Data supplied:
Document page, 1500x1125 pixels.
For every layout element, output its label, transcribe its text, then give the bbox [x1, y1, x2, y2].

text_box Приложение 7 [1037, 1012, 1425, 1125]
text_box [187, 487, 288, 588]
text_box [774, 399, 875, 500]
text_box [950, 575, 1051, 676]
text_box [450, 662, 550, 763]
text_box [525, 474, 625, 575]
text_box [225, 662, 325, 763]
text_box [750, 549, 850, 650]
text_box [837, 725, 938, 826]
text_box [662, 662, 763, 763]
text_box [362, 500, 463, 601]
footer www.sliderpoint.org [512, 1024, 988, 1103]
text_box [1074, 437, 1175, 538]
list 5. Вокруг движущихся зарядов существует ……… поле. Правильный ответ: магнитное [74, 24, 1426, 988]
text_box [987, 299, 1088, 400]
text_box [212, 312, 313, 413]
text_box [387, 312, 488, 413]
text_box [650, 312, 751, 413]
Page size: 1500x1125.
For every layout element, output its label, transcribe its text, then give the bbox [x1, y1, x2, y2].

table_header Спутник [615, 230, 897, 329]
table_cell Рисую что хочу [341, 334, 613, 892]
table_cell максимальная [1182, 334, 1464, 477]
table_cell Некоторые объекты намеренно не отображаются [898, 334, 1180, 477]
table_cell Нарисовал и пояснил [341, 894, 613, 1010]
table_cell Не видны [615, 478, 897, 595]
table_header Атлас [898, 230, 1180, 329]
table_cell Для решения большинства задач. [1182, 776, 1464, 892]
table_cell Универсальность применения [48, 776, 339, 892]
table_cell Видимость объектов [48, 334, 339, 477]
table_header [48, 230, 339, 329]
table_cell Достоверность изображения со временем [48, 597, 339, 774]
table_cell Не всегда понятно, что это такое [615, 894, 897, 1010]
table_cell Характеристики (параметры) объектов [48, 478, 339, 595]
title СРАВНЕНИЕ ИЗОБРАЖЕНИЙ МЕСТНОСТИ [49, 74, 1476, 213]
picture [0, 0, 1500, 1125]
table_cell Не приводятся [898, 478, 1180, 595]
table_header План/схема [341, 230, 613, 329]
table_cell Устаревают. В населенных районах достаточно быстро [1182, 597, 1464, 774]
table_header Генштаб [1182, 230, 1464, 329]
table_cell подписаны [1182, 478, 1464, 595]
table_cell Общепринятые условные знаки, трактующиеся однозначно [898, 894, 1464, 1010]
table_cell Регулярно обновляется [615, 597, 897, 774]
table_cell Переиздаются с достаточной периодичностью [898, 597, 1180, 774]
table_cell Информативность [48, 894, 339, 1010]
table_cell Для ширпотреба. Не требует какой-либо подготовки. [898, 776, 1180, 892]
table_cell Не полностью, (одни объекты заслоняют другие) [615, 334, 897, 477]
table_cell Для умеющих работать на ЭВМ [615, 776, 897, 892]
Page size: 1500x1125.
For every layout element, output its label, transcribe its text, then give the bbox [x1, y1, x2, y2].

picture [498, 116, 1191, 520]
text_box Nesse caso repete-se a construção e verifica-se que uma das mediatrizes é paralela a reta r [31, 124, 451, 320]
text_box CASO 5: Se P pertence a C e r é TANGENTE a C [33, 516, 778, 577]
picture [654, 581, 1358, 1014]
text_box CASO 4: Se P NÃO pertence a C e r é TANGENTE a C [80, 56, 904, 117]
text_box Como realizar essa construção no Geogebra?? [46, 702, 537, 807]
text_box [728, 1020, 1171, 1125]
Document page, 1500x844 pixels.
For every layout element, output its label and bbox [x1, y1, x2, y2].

Instructions to follow: "pixels" is the string to look for; please copy every line of the records above where it appears.

Result of the task:
Document page, 1500x1125 pixels.
Document page, 1500x844 pixels.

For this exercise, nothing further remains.